Transforming our Bibliographic Framework: A Statement from the Library of Congress
This statement is significant as it not only presumes the adoption of RDA by our national bibliographic entity (LC) but also tacitly admits that RDA and my old friend, MARC21 don’t play well together and in so doing, LC invites librarians to start thinking about the next step when it comes to metadata. I think I have come reluctantly around to the realization that RDA will be adopted sooner or later, regardless of budgetary constraints, or complaints. In thinking about this (and writing here previously about it) I know all too well that RDA and MARC21 are not the best of friends, so to speak. One of the threads that attracted me to cataloging as a specialty in the first place was the elegance with which AACR2 and MARC21 worked together, how it all seemed to click in both rules and framework. As I have mulled over the creation and testing of RDA, I initially objected, but now think that one does preclude the other. You need the rules for the metadata in order to create an appropriate and complimentary framework around it.
Several points at the end show LC’s interest in respecting the work libraries have done while embracing the future evolution of metadata. MARC is the progenitor of much of the standardized metadata we have today, in that it was an early implementation of the ISO 2709, an international standard for bibliographic information exchange. The Library of Congress acknowledges both the impact as well as the variety of the records encoded in MARC in the first point:
Determine which aspects of current metadata encoding standards should be retained and evolved into a format for the future. We will consider MARC 21, in which billions of records are presently encoded, as well as other initiatives.
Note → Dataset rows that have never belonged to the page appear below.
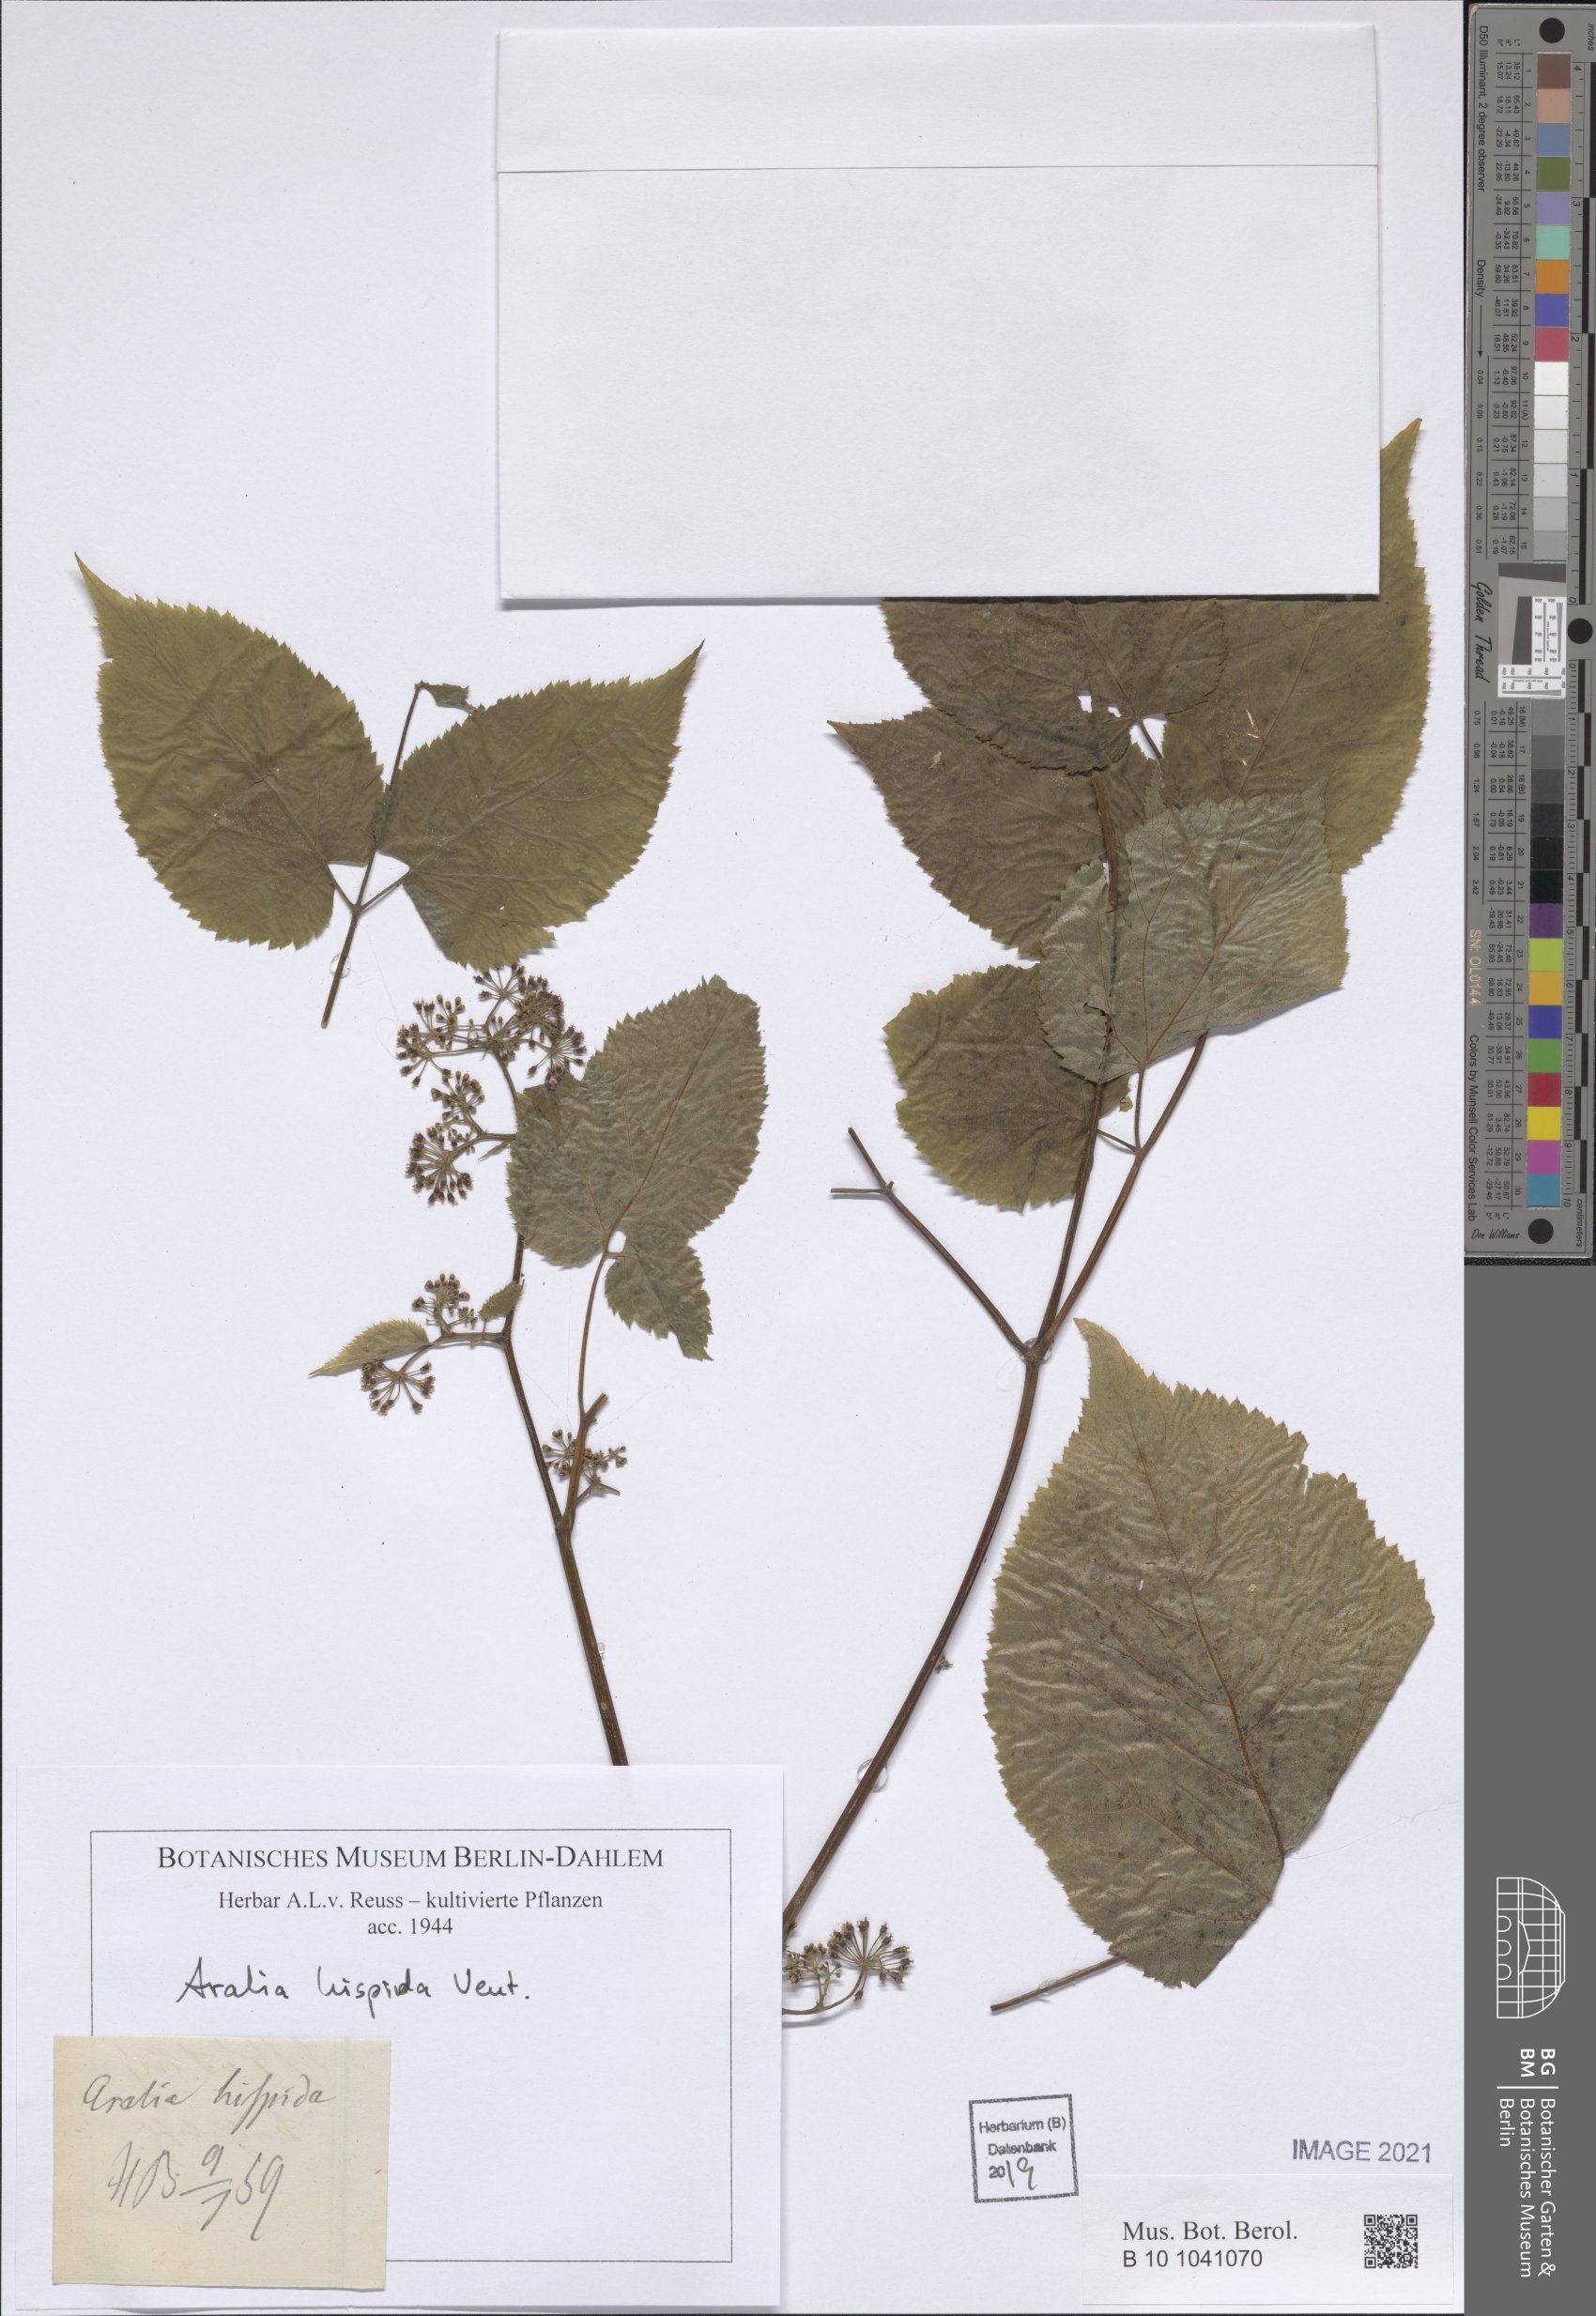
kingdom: Plantae
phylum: Tracheophyta
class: Magnoliopsida
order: Apiales
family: Araliaceae
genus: Aralia
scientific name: Aralia hispida
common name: Bristly sarsaparilla
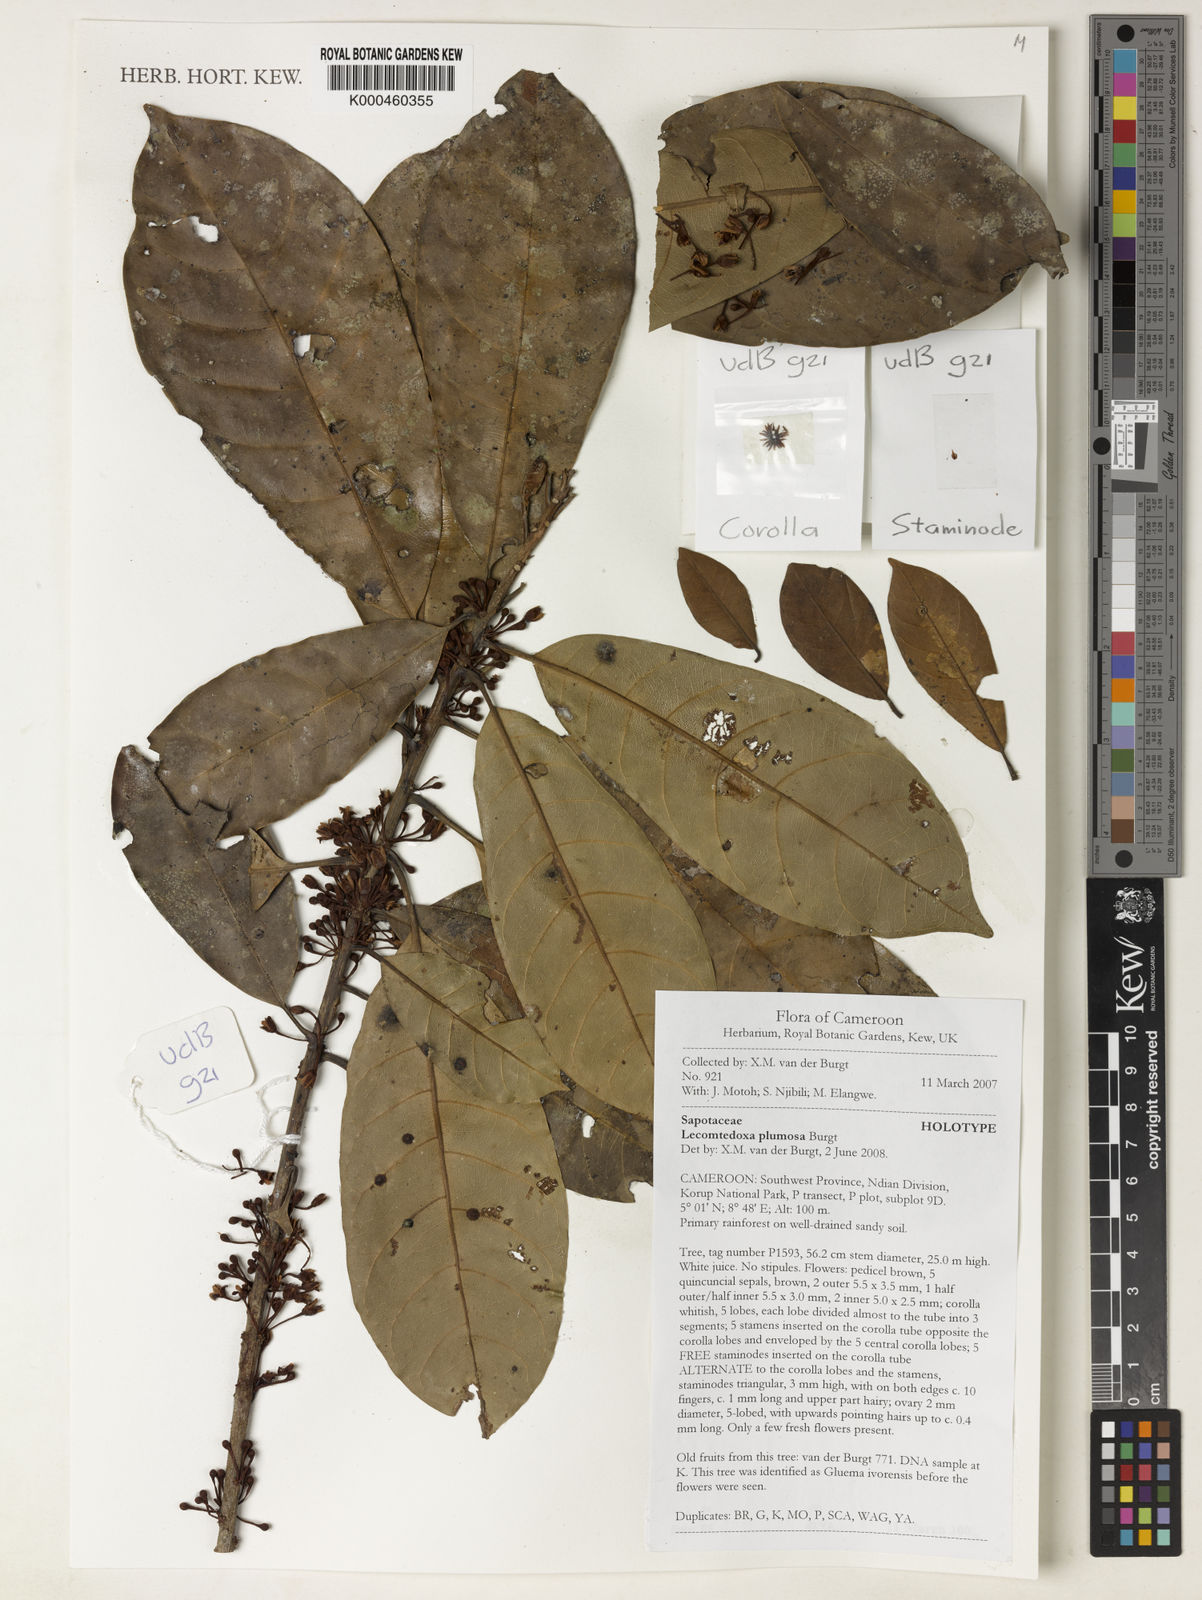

The bulk of the remaining statements look forward to the future of not only library data, but metadata as a whole. To this end, these three statements really stood out to me:
Experiment with Semantic Web and linked data technologies to see what benefits to the bibliographic framework they offer our community and how our current models need to be adjusted to take fuller advantage of these benefits.
Foster maximum re-use of library metadata in the broader Web search environment, so that end users may be exposed to more quality metadata and/or use it in innovative ways.
Explore approaches to displaying metadata beyond current MARC-based systems.
It's really refreshing to see LC taking a lead role in the integration of the semantic web into library metadata. Also, I see that access to the data we have is alluded to, as well as freeing metadata from the MARC framework. I think this evolution of standard to framework is good, I just wish they would wait to implement RDA when we have some kind of new framework in place to better support it.